** Task input follows **
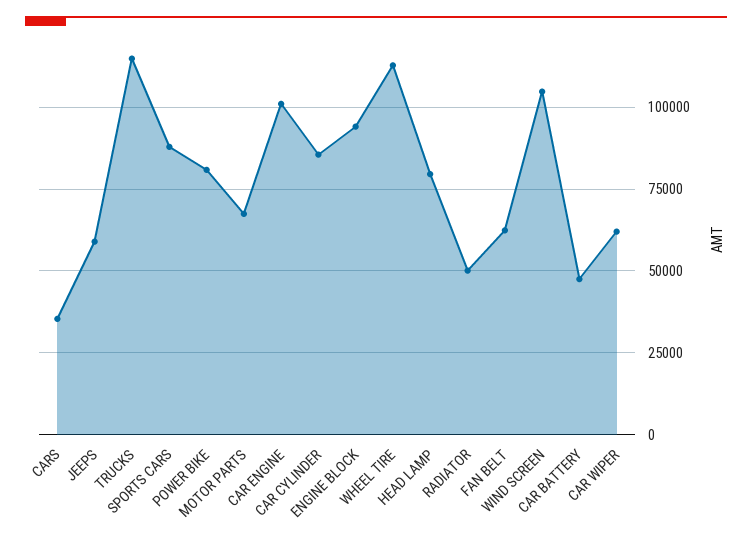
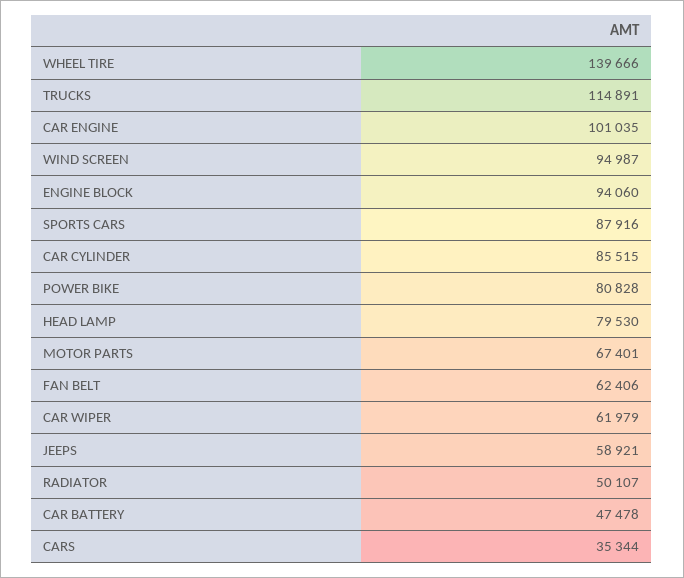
  {
    "CARS": 35344,
    "JEEPS": 58921,
    "TRUCKS": 114891,
    "SPORTS CARS": 87916,
    "POWER BIKE": 80828,
    "MOTOR PARTS": 67401,
    "CAR ENGINE": 101035,
    "CAR CYLINDER": 85515,
    "ENGINE BLOCK": 94060,
-   "WHEEL TIRE": 112500,
+   "WHEEL TIRE": 139666,
    "HEAD LAMP": 79530,
    "RADIATOR": 50107,
    "FAN BELT": 62406,
-   "WIND SCREEN": 105000,
+   "WIND SCREEN": 94987,
    "CAR BATTERY": 47478,
    "CAR WIPER": 61979
  }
** End of Task input **
[Requirement] Could you copy the lines above exactly and skip the images?

[Finished exercise]
  {
    "CARS": 35344,
    "JEEPS": 58921,
    "TRUCKS": 114891,
    "SPORTS CARS": 87916,
    "POWER BIKE": 80828,
    "MOTOR PARTS": 67401,
    "CAR ENGINE": 101035,
    "CAR CYLINDER": 85515,
    "ENGINE BLOCK": 94060,
-   "WHEEL TIRE": 112500,
+   "WHEEL TIRE": 139666,
    "HEAD LAMP": 79530,
    "RADIATOR": 50107,
    "FAN BELT": 62406,
-   "WIND SCREEN": 105000,
+   "WIND SCREEN": 94987,
    "CAR BATTERY": 47478,
    "CAR WIPER": 61979
  }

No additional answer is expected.